Seven U.S. solar panel manufacturers last week accused China’s solar industry of unfairly manipulating the U.S. market, said Keith Bradsher in The New York Times. The firms filed a case at the Commerce Department alleging that Chinese companies, which dominate the solar panel market and receive generous government subsidies, dump panels in the U.S. “for less than it costs to manufacture and ship them.” The U.S. solar industry is not expanding to meet rising demand, said Sen. Ron Wyden (D-Ore.), because “China is cheating.”

Hacking scandal: Murdoch survives shareholder revolt

Rupert Murdoch survived a bid to strip him of his News Corp. chairmanship last week, said Dawn C. Chmielewski and Meg James in the Los Angeles Times. News Corp. has been under “increasing pressure to make dramatic changes to its management” after this summer’s phone hacking scandal. But Murdoch, whose family controls 40 percent of the company’s voting shares, prevailed at a contentious shareholders meeting.

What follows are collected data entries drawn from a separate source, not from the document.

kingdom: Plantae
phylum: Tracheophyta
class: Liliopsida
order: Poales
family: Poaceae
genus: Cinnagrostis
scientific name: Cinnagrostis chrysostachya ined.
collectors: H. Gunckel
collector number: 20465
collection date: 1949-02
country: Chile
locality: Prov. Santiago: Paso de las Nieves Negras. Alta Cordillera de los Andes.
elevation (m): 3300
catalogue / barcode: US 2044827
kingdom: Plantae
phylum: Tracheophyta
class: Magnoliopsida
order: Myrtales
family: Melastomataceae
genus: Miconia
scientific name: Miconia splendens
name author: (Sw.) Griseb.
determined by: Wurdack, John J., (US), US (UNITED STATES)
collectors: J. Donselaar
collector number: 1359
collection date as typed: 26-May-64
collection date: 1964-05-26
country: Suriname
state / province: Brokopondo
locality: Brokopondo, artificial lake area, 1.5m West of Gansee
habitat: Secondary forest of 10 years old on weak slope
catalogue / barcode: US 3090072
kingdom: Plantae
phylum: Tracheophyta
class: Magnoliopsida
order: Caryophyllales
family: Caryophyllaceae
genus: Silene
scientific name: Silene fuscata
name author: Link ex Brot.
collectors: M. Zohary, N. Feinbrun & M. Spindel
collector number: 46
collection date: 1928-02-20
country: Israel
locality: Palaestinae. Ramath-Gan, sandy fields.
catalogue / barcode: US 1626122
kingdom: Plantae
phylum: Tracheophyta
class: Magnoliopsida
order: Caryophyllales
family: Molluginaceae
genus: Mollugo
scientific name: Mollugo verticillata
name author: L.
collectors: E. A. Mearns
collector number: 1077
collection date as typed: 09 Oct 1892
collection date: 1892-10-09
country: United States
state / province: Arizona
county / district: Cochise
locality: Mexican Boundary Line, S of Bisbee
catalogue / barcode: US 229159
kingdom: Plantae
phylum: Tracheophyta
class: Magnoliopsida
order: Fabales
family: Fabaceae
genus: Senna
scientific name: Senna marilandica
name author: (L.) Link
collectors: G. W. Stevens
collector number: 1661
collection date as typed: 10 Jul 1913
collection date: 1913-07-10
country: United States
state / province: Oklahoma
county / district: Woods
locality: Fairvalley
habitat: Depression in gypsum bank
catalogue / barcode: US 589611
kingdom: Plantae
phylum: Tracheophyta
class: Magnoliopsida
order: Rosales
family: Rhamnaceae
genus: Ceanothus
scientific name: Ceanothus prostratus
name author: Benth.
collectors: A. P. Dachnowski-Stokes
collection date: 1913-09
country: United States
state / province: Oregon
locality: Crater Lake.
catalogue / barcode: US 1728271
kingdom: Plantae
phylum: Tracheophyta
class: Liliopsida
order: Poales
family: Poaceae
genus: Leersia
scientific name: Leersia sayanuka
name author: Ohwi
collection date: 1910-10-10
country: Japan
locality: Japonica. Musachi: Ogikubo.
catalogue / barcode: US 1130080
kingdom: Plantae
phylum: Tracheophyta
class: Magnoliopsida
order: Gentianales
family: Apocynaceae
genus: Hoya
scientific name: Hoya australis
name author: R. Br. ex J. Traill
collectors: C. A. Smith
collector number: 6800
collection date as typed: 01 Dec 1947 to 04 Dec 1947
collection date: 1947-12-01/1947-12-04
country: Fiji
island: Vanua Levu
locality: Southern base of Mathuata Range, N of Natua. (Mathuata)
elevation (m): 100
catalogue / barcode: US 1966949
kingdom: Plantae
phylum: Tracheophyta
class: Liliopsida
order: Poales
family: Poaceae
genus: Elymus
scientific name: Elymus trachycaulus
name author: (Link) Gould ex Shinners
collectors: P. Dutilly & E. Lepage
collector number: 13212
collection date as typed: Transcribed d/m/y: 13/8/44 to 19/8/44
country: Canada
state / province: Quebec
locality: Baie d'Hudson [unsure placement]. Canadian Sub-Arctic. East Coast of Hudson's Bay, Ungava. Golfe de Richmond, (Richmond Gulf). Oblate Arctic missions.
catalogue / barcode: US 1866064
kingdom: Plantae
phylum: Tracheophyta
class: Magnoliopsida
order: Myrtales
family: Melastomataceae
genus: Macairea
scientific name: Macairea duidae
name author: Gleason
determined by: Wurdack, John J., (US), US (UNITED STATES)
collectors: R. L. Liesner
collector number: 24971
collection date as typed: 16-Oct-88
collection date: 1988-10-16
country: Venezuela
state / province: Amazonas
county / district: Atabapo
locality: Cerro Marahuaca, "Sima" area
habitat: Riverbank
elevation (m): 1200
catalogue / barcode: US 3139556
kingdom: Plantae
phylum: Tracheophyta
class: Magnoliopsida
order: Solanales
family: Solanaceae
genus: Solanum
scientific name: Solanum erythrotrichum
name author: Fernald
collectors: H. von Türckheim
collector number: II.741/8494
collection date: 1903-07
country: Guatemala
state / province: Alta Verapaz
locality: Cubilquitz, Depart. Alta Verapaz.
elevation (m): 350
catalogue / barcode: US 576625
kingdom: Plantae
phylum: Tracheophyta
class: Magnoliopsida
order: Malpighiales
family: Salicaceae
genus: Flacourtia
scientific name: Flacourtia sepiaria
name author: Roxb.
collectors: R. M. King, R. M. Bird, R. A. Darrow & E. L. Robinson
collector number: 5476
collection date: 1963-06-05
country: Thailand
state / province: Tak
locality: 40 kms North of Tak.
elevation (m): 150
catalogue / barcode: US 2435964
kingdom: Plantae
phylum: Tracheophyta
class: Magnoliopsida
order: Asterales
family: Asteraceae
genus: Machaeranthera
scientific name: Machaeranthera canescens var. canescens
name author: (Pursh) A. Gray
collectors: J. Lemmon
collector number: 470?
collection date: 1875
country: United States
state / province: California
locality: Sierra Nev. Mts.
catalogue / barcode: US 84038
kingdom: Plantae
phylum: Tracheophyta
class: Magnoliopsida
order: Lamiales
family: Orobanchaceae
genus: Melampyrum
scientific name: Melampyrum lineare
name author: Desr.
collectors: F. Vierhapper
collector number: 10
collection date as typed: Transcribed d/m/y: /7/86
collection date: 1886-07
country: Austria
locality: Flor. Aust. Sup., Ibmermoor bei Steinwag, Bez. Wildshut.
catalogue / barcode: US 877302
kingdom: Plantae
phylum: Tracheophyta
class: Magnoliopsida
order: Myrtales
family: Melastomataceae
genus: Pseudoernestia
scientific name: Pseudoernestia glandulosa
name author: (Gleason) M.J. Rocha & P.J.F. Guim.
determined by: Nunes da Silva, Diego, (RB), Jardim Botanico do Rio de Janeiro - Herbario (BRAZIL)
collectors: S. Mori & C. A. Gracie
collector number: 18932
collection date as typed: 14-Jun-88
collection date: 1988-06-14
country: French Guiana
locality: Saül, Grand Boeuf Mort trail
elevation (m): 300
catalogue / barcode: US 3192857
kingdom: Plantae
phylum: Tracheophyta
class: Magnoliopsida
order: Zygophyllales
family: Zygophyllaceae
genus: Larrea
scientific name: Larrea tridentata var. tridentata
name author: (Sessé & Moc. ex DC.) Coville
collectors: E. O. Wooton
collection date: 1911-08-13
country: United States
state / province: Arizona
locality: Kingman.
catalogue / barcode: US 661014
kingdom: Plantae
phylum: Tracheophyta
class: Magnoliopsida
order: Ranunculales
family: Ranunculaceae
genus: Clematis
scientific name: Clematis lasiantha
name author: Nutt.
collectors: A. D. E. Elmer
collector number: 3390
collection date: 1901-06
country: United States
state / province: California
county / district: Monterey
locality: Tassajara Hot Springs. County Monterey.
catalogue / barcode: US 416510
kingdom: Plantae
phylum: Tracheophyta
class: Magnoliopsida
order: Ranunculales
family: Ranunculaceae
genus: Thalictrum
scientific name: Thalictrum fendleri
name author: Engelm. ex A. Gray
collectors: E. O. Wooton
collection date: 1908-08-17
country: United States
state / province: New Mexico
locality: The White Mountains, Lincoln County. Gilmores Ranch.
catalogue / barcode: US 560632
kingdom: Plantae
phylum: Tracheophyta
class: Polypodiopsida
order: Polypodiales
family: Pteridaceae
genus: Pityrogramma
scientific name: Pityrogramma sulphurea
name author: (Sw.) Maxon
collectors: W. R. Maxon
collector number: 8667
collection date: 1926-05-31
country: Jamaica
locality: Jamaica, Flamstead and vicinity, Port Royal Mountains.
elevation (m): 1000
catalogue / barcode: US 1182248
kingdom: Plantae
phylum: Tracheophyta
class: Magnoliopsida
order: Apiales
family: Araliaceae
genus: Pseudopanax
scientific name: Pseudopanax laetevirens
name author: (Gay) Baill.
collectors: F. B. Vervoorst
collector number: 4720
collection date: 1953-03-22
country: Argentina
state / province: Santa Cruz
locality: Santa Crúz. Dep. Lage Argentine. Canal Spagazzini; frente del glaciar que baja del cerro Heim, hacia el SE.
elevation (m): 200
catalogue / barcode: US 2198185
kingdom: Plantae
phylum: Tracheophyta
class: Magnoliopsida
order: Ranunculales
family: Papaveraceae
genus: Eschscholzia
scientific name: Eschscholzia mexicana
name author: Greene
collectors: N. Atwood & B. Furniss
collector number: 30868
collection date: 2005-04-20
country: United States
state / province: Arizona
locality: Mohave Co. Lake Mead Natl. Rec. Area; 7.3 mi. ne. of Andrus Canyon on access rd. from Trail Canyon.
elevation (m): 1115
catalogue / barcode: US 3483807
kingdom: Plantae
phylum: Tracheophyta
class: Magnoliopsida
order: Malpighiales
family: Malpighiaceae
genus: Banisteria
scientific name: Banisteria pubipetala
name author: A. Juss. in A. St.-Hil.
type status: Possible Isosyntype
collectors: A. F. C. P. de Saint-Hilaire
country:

Murdoch “at times ridiculed” his detractors and declared himself “personally determined” to end the scandal.

Economy: Standard of living falls at fastest rate ever

Another week, another grim U.S. economic statistic, said Ron Scherer in Americans’ standard of living has “fallen longer and more steeply over the past three years” than at any time since the U.S. government began measuring it five decades ago. The average American has $1,315 less in disposable income now than in 2008. Another economic indicator, the so-called Misery Index, which is the sum of the country’s unemployment and inflation rates, also hit a 28-year high.